2.8 Virus challenge assay
Three days after intranasal viral challenge, cotton rats were sacrificed and the lungs were harvested for measurement of virus titer. Briefly, lungs were homogenized on ice with a mechanical Dounce homogenizer (PowerGen125 PCR Tissue Homogenizing kit; Fisher Scientific) to yield 5 ml of homogenate in PBS. Homogenates were centrifuged (1500 × g, 10 min) and supernatants were collected.

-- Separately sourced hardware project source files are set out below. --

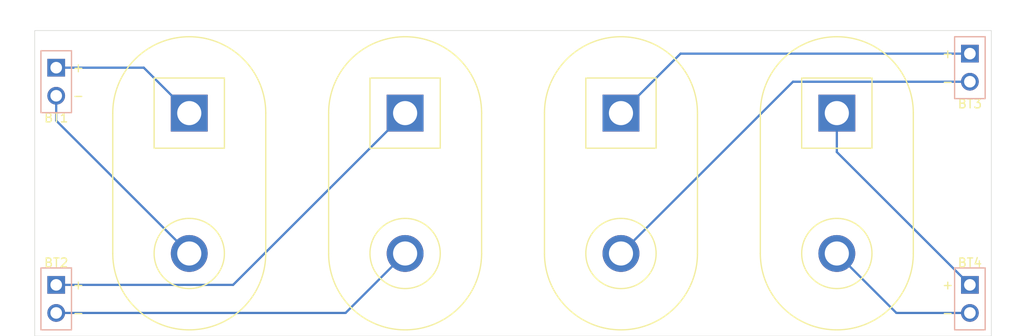
<source format=kicad_pcb>
(kicad_pcb
	(version 20241229)
	(generator "pcbnew")
	(generator_version "9.0")
	(general
		(thickness 1.6256)
		(legacy_teardrops no)
	)
	(paper "A4")
	(layers
		(0 "F.Cu" signal)
		(2 "B.Cu" signal)
		(9 "F.Adhes" user "F.Adhesive")
		(11 "B.Adhes" user "B.Adhesive")
		(13 "F.Paste" user)
		(15 "B.Paste" user)
		(5 "F.SilkS" user "F.Silkscreen")
		(7 "B.SilkS" user "B.Silkscreen")
		(1 "F.Mask" user)
		(3 "B.Mask" user)
		(17 "Dwgs.User" user "User.Drawings")
		(19 "Cmts.User" user "User.Comments")
		(21 "Eco1.User" user "User.Eco1")
		(23 "Eco2.User" user "User.Eco2")
		(25 "Edge.Cuts" user)
		(27 "Margin" user)
		(31 "F.CrtYd" user "F.Courtyard")
		(29 "B.CrtYd" user "B.Courtyard")
		(35 "F.Fab" user)
		(33 "B.Fab" user)
		(39 "User.1" user)
		(41 "User.2" user)
		(43 "User.3" user)
		(45 "User.4" user)
	)
	(setup
		(stackup
			(layer "F.SilkS"
				(type "Top Silk Screen")
				(color "White")
				(material "PSR-4100WL")
			)
			(layer "F.Paste"
				(type "Top Solder Paste")
			)
			(layer "F.Mask"
				(type "Top Solder Mask")
				(color "Purple")
				(thickness 0.0152)
				(material "PSR-4000BN")
				(epsilon_r 4.5)
				(loss_tangent 0.029)
			)
			(layer "F.Cu"
				(type "copper")
				(thickness 0.0356)
			)
			(layer "dielectric 1"
				(type "core")
				(color "FR4 natural")
				(thickness 1.524)
				(material "KB-6167F")
				(epsilon_r 4.8)
				(loss_tangent 0.015)
			)
			(layer "B.Cu"
				(type "copper")
				(thickness 0.0356)
			)
			(layer "B.Mask"
				(type "Bottom Solder Mask")
				(color "Purple")
				(thickness 0.0152)
				(material "PSR-4000BN")
				(epsilon_r 4.5)
				(loss_tangent 0.029)
			)
			(layer "B.Paste"
				(type "Bottom Solder Paste")
			)
			(layer "B.SilkS"
				(type "Bottom Silk Screen")
				(color "White")
				(material "PSR-4100WL")
			)
			(copper_finish "None")
			(dielectric_constraints no)
		)
		(pad_to_mask_clearance 0.0508)
		(allow_soldermask_bridges_in_footprints no)
		(tenting front back)
		(pcbplotparams
			(layerselection 0x00000000_00000000_55555555_5755f5ff)
			(plot_on_all_layers_selection 0x00000000_00000000_00000000_00000000)
			(disableapertmacros no)
			(usegerberextensions no)
			(usegerberattributes yes)
			(usegerberadvancedattributes yes)
			(creategerberjobfile yes)
			(dashed_line_dash_ratio 12.000000)
			(dashed_line_gap_ratio 3.000000)
			(svgprecision 4)
			(plotframeref no)
			(mode 1)
			(useauxorigin no)
			(hpglpennumber 1)
			(hpglpenspeed 20)
			(hpglpendiameter 15.000000)
			(pdf_front_fp_property_popups yes)
			(pdf_back_fp_property_popups yes)
			(pdf_metadata yes)
			(pdf_single_document no)
			(dxfpolygonmode yes)
			(dxfimperialunits yes)
			(dxfusepcbnewfont yes)
			(psnegative no)
			(psa4output no)
			(plot_black_and_white yes)
			(sketchpadsonfab no)
			(plotpadnumbers no)
			(hidednponfab no)
			(sketchdnponfab yes)
			(crossoutdnponfab yes)
			(subtractmaskfromsilk no)
			(outputformat 1)
			(mirror no)
			(drillshape 1)
			(scaleselection 1)
			(outputdirectory "")
		)
	)
	(net 0 "")
	(net 1 "Net-(J1-Pin_1)")
	(net 2 "Net-(J1-Pin_2)")
	(net 3 "Net-(J2-Pin_1)")
	(net 4 "Net-(J2-Pin_2)")
	(net 5 "Net-(J5-+)")
	(net 6 "Net-(J5--)")
	(net 7 "Net-(J6--)")
	(net 8 "Net-(J6-+)")
	(footprint "Connector_Custom:Keystone_968" (layer "F.Cu") (at 122.48 100.16 -90))
	(footprint "Connector_Custom:Keystone_968" (layer "F.Cu") (at 180.98 100.16 -90))
	(footprint "Connector_Custom:Keystone_968" (layer "F.Cu") (at 141.98 100.16 -90))
	(footprint "Connector_Custom:Keystone_968" (layer "F.Cu") (at 161.48 100.16 -90))
	(footprint "Connector_Custom:PinHeader_1x2" (layer "B.Cu") (at 193 89.7 180))
	(footprint "Connector_Custom:PinHeader_1x2" (layer "B.Cu") (at 110.46 110.62 180))
	(footprint "Connector_Custom:PinHeader_1x2" (layer "B.Cu") (at 193 110.62 180))
	(footprint "Connector_Custom:PinHeader_1x2" (layer "B.Cu") (at 110.46 90.97 180))
	(gr_rect
		(start 108.52 86.34)
		(end 194.94 113.98)
		(stroke
			(width 0.05)
			(type default)
		)
		(fill no)
		(layer "Edge.Cuts")
		(uuid "105bccab-aa55-4ef8-8588-29701d3a28e5")
	)
	(gr_text "BT1"
		(at 110.46 94.24 0)
		(layer "F.SilkS")
		(uuid "0211f665-b610-4eb2-93fb-7d4c01ec19d0")
		(effects
			(font
				(size 0.8 0.8)
				(thickness 0.12)
			)
		)
	)
	(gr_text "+"
		(at 191 109.35 0)
		(layer "F.SilkS")
		(uuid "02ba0fc9-9aa9-41b4-a568-3cc923daaaa7")
		(effects
			(font
				(size 0.8 0.8)
				(thickness 0.12)
			)
		)
	)
	(gr_text "BT2"
		(at 110.46 107.35 0)
		(layer "F.SilkS")
		(uuid "0cc7d634-f945-48b6-895a-61e57e00ff3b")
		(effects
			(font
				(size 0.8 0.8)
				(thickness 0.12)
			)
		)
	)
	(gr_text "BT3"
		(at 193 92.97 0)
		(layer "F.SilkS")
		(uuid "21b34e39-f7cf-4a0f-9284-cd921439aa86")
		(effects
			(font
				(size 0.8 0.8)
				(thickness 0.12)
			)
		)
	)
	(gr_text "-"
		(at 191 90.97 0)
		(layer "F.SilkS")
		(uuid "55bfbd55-4116-4273-87dd-bc55b25e2cc1")
		(effects
			(font
				(size 0.8 0.8)
				(thickness 0.12)
			)
		)
	)
	(gr_text "-"
		(at 191 111.89 0)
		(layer "F.SilkS")
		(uuid "93ce4b9a-863e-47f6-bd45-037d614da3ae")
		(effects
			(font
				(size 0.8 0.8)
				(thickness 0.12)
			)
		)
	)
	(gr_text "-"
		(at 112.46 92.24 0)
		(layer "F.SilkS")
		(uuid "957bf5b0-0728-4cf8-a06b-2fc70c10fc58")
		(effects
			(font
				(size 0.8 0.8)
				(thickness 0.12)
			)
		)
	)
	(gr_text "-"
		(at 112.46 111.89 0)
		(layer "F.SilkS")
		(uuid "c8c9f2ad-ce6f-498a-8c36-b875a1891f73")
		(effects
			(font
				(size 0.8 0.8)
				(thickness 0.12)
			)
		)
	)
	(gr_text "BT4"
		(at 193 107.35 0)
		(layer "F.SilkS")
		(uuid "c9898843-3309-412e-ae42-1f41eaf7da74")
		(effects
			(font
				(size 0.8 0.8)
				(thickness 0.12)
			)
		)
	)
	(gr_text "+"
		(at 191 88.43 0)
		(layer "F.SilkS")
		(uuid "d7a8df2f-6fe9-4961-ba9b-e6cbf92ccacb")
		(effects
			(font
				(size 0.8 0.8)
				(thickness 0.12)
			)
		)
	)
	(gr_text "+"
		(at 112.46 109.35 0)
		(layer "F.SilkS")
		(uuid "da1b8a68-6672-488e-9add-58e7a53c360e")
		(effects
			(font
				(size 0.8 0.8)
				(thickness 0.12)
			)
		)
	)
	(gr_text "+"
		(at 112.46 89.7 0)
		(layer "F.SilkS")
		(uuid "fa42f91c-2b89-4e60-a3a6-aad9cb7e08d8")
		(effects
			(font
				(size 0.8 0.8)
				(thickness 0.12)
			)
		)
	)
	(segment
		(start 110.46 89.7)
		(end 118.37 89.7)
		(width 0.2)
		(layer "B.Cu")
		(net 1)
		(uuid "4a2a023b-fa33-4d46-b4a3-9ed7e6b35c24")
	)
	(segment
		(start 118.37 89.7)
		(end 122.48 93.81)
		(width 0.2)
		(layer "B.Cu")
		(net 1)
		(uuid "8d5026e9-6cc1-4965-bb3c-a58d44c91a43")
	)
	(segment
		(start 122.48 106.51)
		(end 110.46 94.49)
		(width 0.2)
		(layer "B.Cu")
		(net 2)
		(uuid "51adece0-756d-4778-b722-b217de75d7e7")
	)
	(segment
		(start 110.46 94.49)
		(end 110.46 92.24)
		(width 0.2)
		(layer "B.Cu")
		(net 2)
		(uuid "63c00b38-2b3f-4118-b554-30b168f391e4")
	)
	(segment
		(start 126.44 109.35)
		(end 110.46 109.35)
		(width 0.2)
		(layer "B.Cu")
		(net 3)
		(uuid "cfed6f94-1964-4ff8-b391-c741a2edcc2a")
	)
	(segment
		(start 141.98 93.81)
		(end 126.44 109.35)
		(width 0.2)
		(layer "B.Cu")
		(net 3)
		(uuid "dac98b58-6b77-42d1-ae2b-24992cb01484")
	)
	(segment
		(start 136.6 111.89)
		(end 110.46 111.89)
		(width 0.2)
		(layer "B.Cu")
		(net 4)
		(uuid "06e1fa9d-9acf-4405-838a-f49937ceaf27")
	)
	(segment
		(start 141.98 106.51)
		(end 136.6 111.89)
		(width 0.2)
		(layer "B.Cu")
		(net 4)
		(uuid "1bf30b36-476c-4747-b100-7ca53350ec8a")
	)
	(segment
		(start 166.86 88.43)
		(end 193 88.43)
		(width 0.2)
		(layer "B.Cu")
		(net 5)
		(uuid "49f574cc-b120-4be9-a9d5-0dc2a3abe331")
	)
	(segment
		(start 161.48 93.81)
		(end 166.86 88.43)
		(width 0.2)
		(layer "B.Cu")
		(net 5)
		(uuid "a5ee7b4f-3bc6-4c62-bcec-4f36510d59f6")
	)
	(segment
		(start 161.48 106.51)
		(end 177.02 90.97)
		(width 0.2)
		(layer "B.Cu")
		(net 6)
		(uuid "1de5f287-7734-4cd6-8de6-0aa5cca50b01")
	)
	(segment
		(start 177.02 90.97)
		(end 193 90.97)
		(width 0.2)
		(layer "B.Cu")
		(net 6)
		(uuid "ae1b3ead-01ee-4eb2-912d-687ac472de09")
	)
	(segment
		(start 180.98 106.51)
		(end 186.36 111.89)
		(width 0.2)
		(layer "B.Cu")
		(net 7)
		(uuid "8dd5ca73-1f3c-45c8-8b9a-ec92be29879f")
	)
	(segment
		(start 186.36 111.89)
		(end 193 111.89)
		(width 0.2)
		(layer "B.Cu")
		(net 7)
		(uuid "99b8bb6f-181b-4c6e-94e8-d2dc8cac26ad")
	)
	(segment
		(start 180.98 97.33)
		(end 193 109.35)
		(width 0.2)
		(layer "B.Cu")
		(net 8)
		(uuid "999f3e5d-1c48-4d37-af82-4bb527d56b53")
	)
	(segment
		(start 180.98 93.81)
		(end 180.98 97.33)
		(width 0.2)
		(layer "B.Cu")
		(net 8)
		(uuid "f7c00ca2-c722-43be-a995-4c9695ad210d")
	)
	(embedded_fonts no)
)

</source>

For hPIV-1 detection, LLC-MK2 cells were grown to confluency in 6-well plates in complete medium (MEM, 0.2% NaHCO3, 2 mM glutamine, and 50 μg /ml gentamicin) with 5% FCS. Plates were washed once with PBS/calcium/magnesium.100 μl of serially diluted supernatants were inoculated into wells. After 1 hr at 33°C, 5% CO2, the cells were overlaid with 4 ml per well of complete medium supplemented with vitamins, amino acids, 0.15% BSA, 5 μg/ml acetylated trypsin (Sigma), and 0.9% agarose (electrophoresis grade, BRL, Gaithersberg, MD). After the agarose was set, plates were inverted and incubated at 33°C in a 5% CO2 incubator. 5 days later, plates received a second overlay (3 ml), similar to the first, but with 5% FCS instead of BSA, 0.0035% neutral red, and no trypsin supplement. Plates were incubated for one more day and plaques were counted.
For hPIV-3 detection, 100 μl of serially diluted lung supernatants were added to wells (in 24-well plates) of LLC-MK2 cell monolayers. Cultures were incubated for 1 hr (33°C, 5% CO2) and then fed with DMEM supplemented with glutamine, antibiotics and 5% FCS. After 4 days incubation (33°C, 5% CO2), 100 μl supernatants were removed from hPIV-3-infected wells for hemagglutination assays with turkey red blood cells. TCID50 were calculated using the Reed-Meunch formula.
For RSV measurements, serially diluted supernatants from lung homogenates were inoculated on Hep-2 cell monolayers in 12-well plates; after 1 h at 37 °C and 5% CO2, the wells were overlaid with EMEM medium supplemented with glutamine, antibiotics, 10% fetal calf serum and 0.75% methylcellulose. After incubation for 5 to 6 days at 37°C and 5% CO2, the methylcellulose was removed, cells were fixed with formalin phosphate, and the plates were stained with hematoxylin and eosin for enumeration of plaques. For each virus, the total pulmonary burden per cotton rat was scored.